■ **About this exercise**: Take the lines of the data below from the very first through the line containing "One additional benchmark" and output them exactly, pictures excluded.

[Extracted page text data]
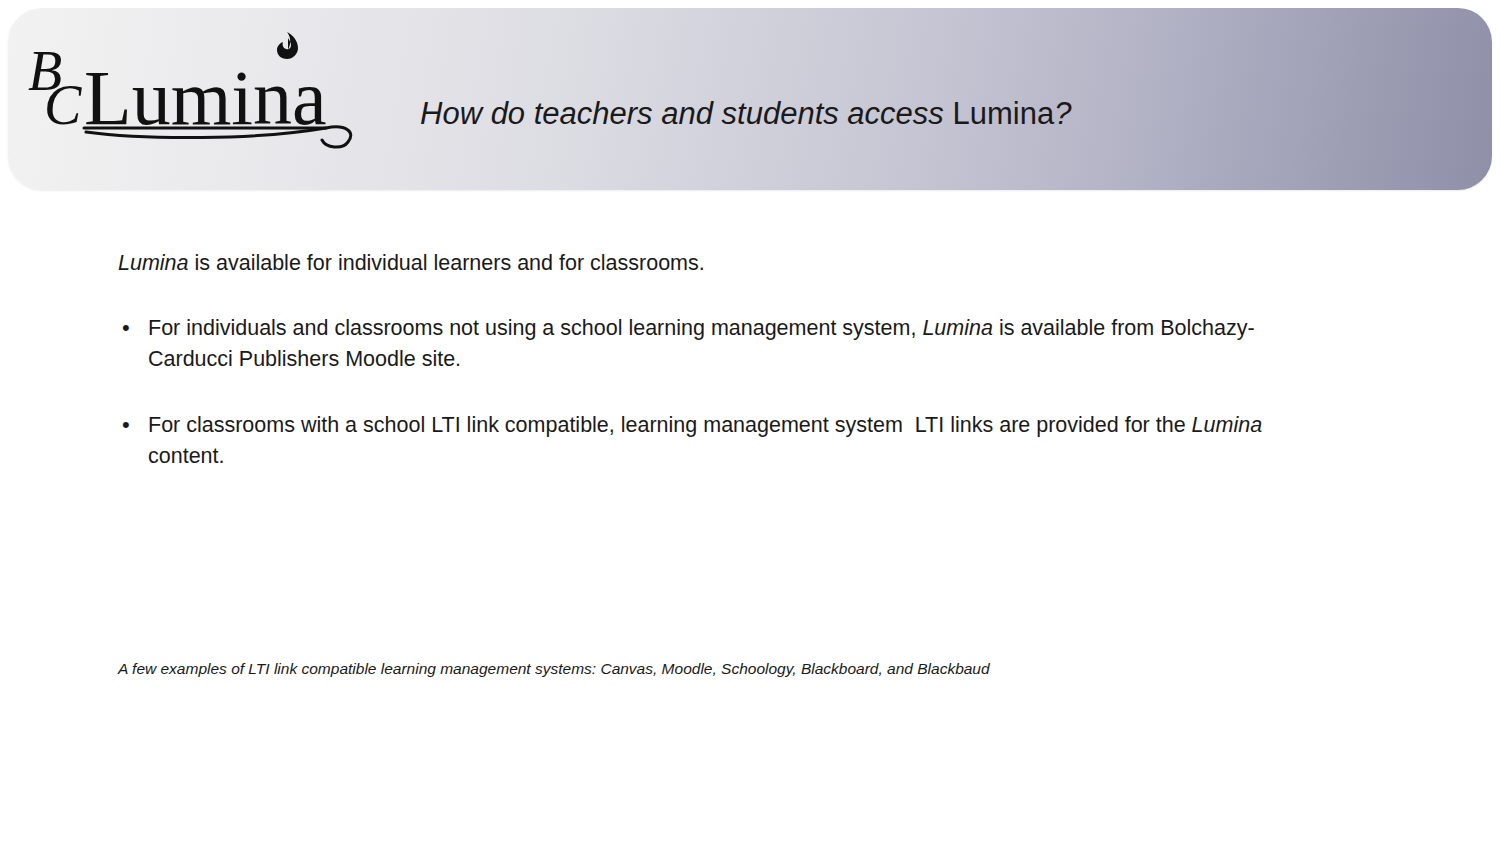B C Lumina
How do teachers and students access Lumina?
Lumina is available for individual learners and for classrooms.
For individuals and classrooms not using a school learning management system, Lumina is available from Bolchazy-Carducci Publishers Moodle site.
For classrooms with a school LTI link compatible, learning management system LTI links are provided for the Lumina content.
A few examples of LTI link compatible learning management systems: Canvas, Moodle, Schoology, Blackboard, and Blackbaud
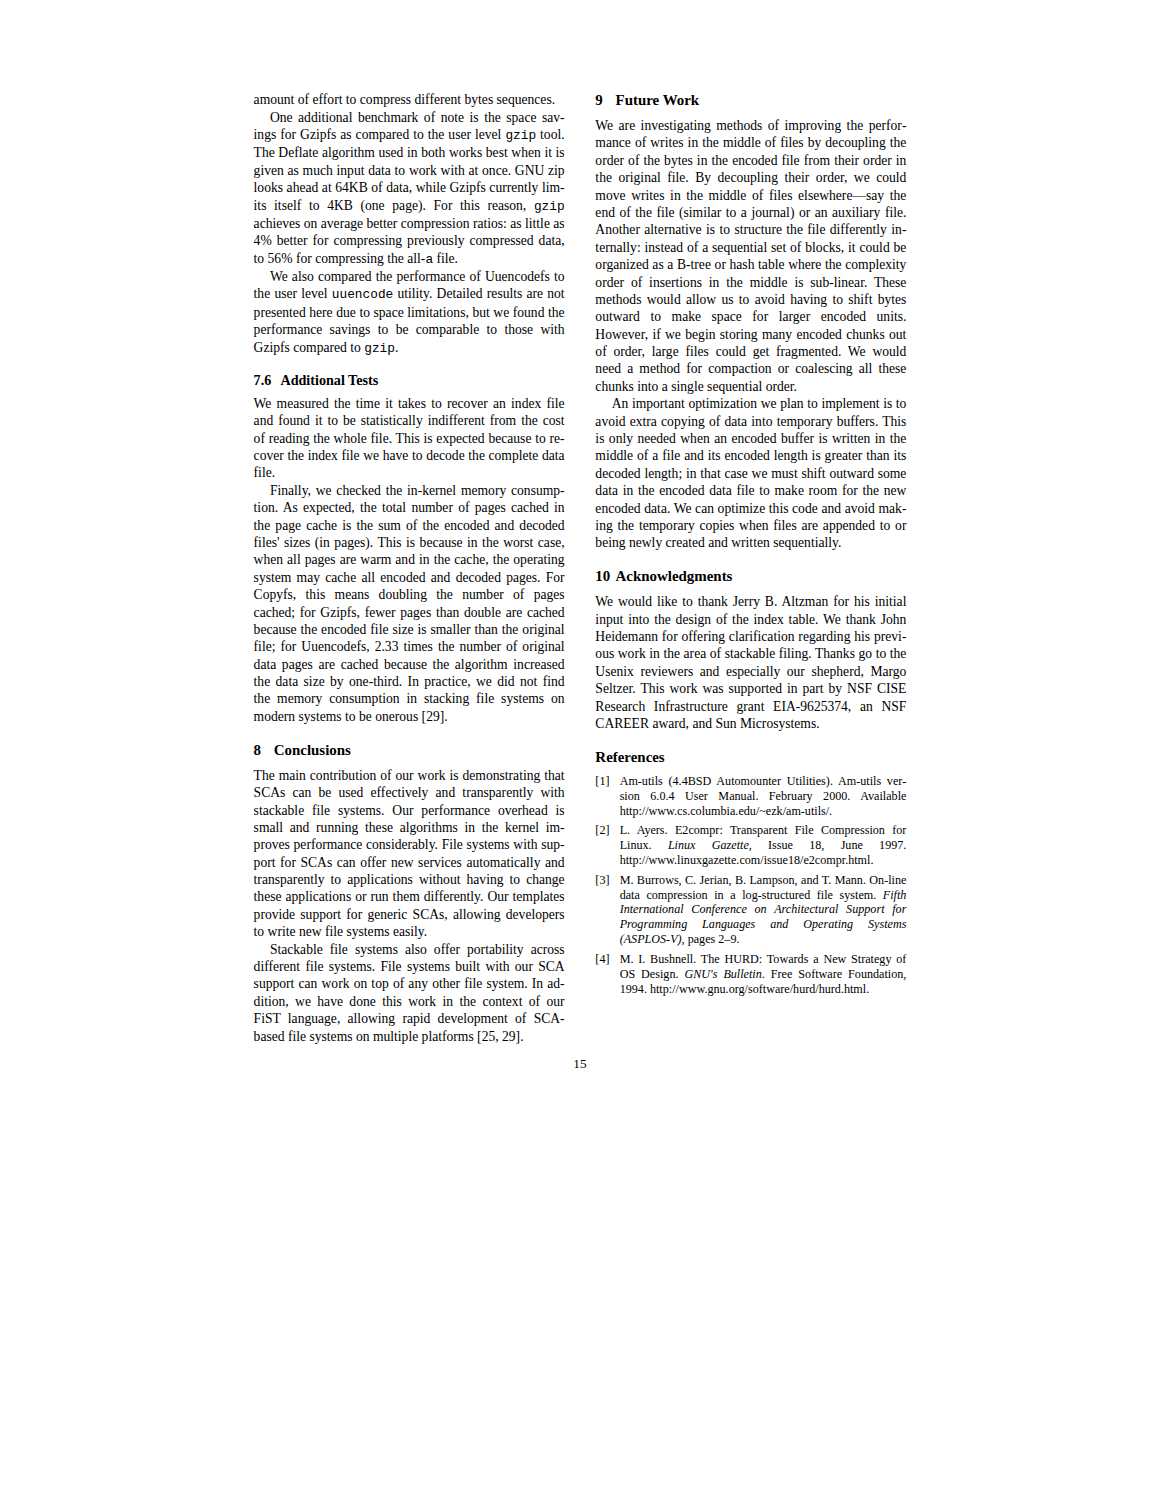amount of effort to compress different bytes sequences.
One additional benchmark of note is the space savings for Gzipfs as compared to the user level gzip tool. The Deflate algorithm used in both works best when it is given as much input data to work with at once. GNU zip looks ahead at 64KB of data, while Gzipfs currently limits itself to 4KB (one page). For this reason, gzip achieves on average better compression ratios: as little as 4% better for compressing previously compressed data, to 56% for compressing the all-a file.
We also compared the performance of Uuencodefs to the user level uuencode utility. Detailed results are not presented here due to space limitations, but we found the performance savings to be comparable to those with Gzipfs compared to gzip.
7.6 Additional Tests
We measured the time it takes to recover an index file and found it to be statistically indifferent from the cost of reading the whole file. This is expected because to recover the index file we have to decode the complete data file.
Finally, we checked the in-kernel memory consumption. As expected, the total number of pages cached in the page cache is the sum of the encoded and decoded files' sizes (in pages). This is because in the worst case, when all pages are warm and in the cache, the operating system may cache all encoded and decoded pages. For Copyfs, this means doubling the number of pages cached; for Gzipfs, fewer pages than double are cached because the encoded file size is smaller than the original file; for Uuencodefs, 2.33 times the number of original data pages are cached because the algorithm increased the data size by one-third. In practice, we did not find the memory consumption in stacking file systems on modern systems to be onerous [29].
8 Conclusions
The main contribution of our work is demonstrating that SCAs can be used effectively and transparently with stackable file systems. Our performance overhead is small and running these algorithms in the kernel improves performance considerably. File systems with support for SCAs can offer new services automatically and transparently to applications without having to change these applications or run them differently. Our templates provide support for generic SCAs, allowing developers to write new file systems easily.
Stackable file systems also offer portability across different file systems. File systems built with our SCA support can work on top of any other file system. In addition, we have done this work in the context of our FiST language, allowing rapid development of SCA-based file systems on multiple platforms [25, 29].
9 Future Work
We are investigating methods of improving the performance of writes in the middle of files by decoupling the order of the bytes in the encoded file from their order in the original file. By decoupling their order, we could move writes in the middle of files elsewhere—say the end of the file (similar to a journal) or an auxiliary file. Another alternative is to structure the file differently internally: instead of a sequential set of blocks, it could be organized as a B-tree or hash table where the complexity order of insertions in the middle is sub-linear. These methods would allow us to avoid having to shift bytes outward to make space for larger encoded units. However, if we begin storing many encoded chunks out of order, large files could get fragmented. We would need a method for compaction or coalescing all these chunks into a single sequential order.
An important optimization we plan to implement is to avoid extra copying of data into temporary buffers. This is only needed when an encoded buffer is written in the middle of a file and its encoded length is greater than its decoded length; in that case we must shift outward some data in the encoded data file to make room for the new encoded data. We can optimize this code and avoid making the temporary copies when files are appended to or being newly created and written sequentially.
10 Acknowledgments
We would like to thank Jerry B. Altzman for his initial input into the design of the index table. We thank John Heidemann for offering clarification regarding his previous work in the area of stackable filing. Thanks go to the Usenix reviewers and especially our shepherd, Margo Seltzer. This work was supported in part by NSF CISE Research Infrastructure grant EIA-9625374, an NSF CAREER award, and Sun Microsystems.
References
[1] Am-utils (4.4BSD Automounter Utilities). Am-utils version 6.0.4 User Manual. February 2000. Available http://www.cs.columbia.edu/~ezk/am-utils/.
[2] L. Ayers. E2compr: Transparent File Compression for Linux. Linux Gazette, Issue 18, June 1997. http://www.linuxgazette.com/issue18/e2compr.html.
[3] M. Burrows, C. Jerian, B. Lampson, and T. Mann. On-line data compression in a log-structured file system. Fifth International Conference on Architectural Support for Programming Languages and Operating Systems (ASPLOS-V), pages 2–9.
[4] M. I. Bushnell. The HURD: Towards a New Strategy of OS Design. GNU's Bulletin. Free Software Foundation, 1994. http://www.gnu.org/software/hurd/hurd.html.
15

■ **Written solution**:
B C Lumina
How do teachers and students access Lumina?
Lumina is available for individual learners and for classrooms.
For individuals and classrooms not using a school learning management system, Lumina is available from Bolchazy-Carducci Publishers Moodle site.
For classrooms with a school LTI link compatible, learning management system LTI links are provided for the Lumina content.
A few examples of LTI link compatible learning management systems: Canvas, Moodle, Schoology, Blackboard, and Blackbaud
amount of effort to compress different bytes sequences.
One additional benchmark of note is the space savings for Gzipfs as compared to the user level gzip tool. The Deflate algorithm used in both works best when it is given as much input data to work with at once. GNU zip looks ahead at 64KB of data, while Gzipfs currently limits itself to 4KB (one page). For this reason, gzip achieves on average better compression ratios: as little as 4% better for compressing previously compressed data, to 56% for compressing the all-a file.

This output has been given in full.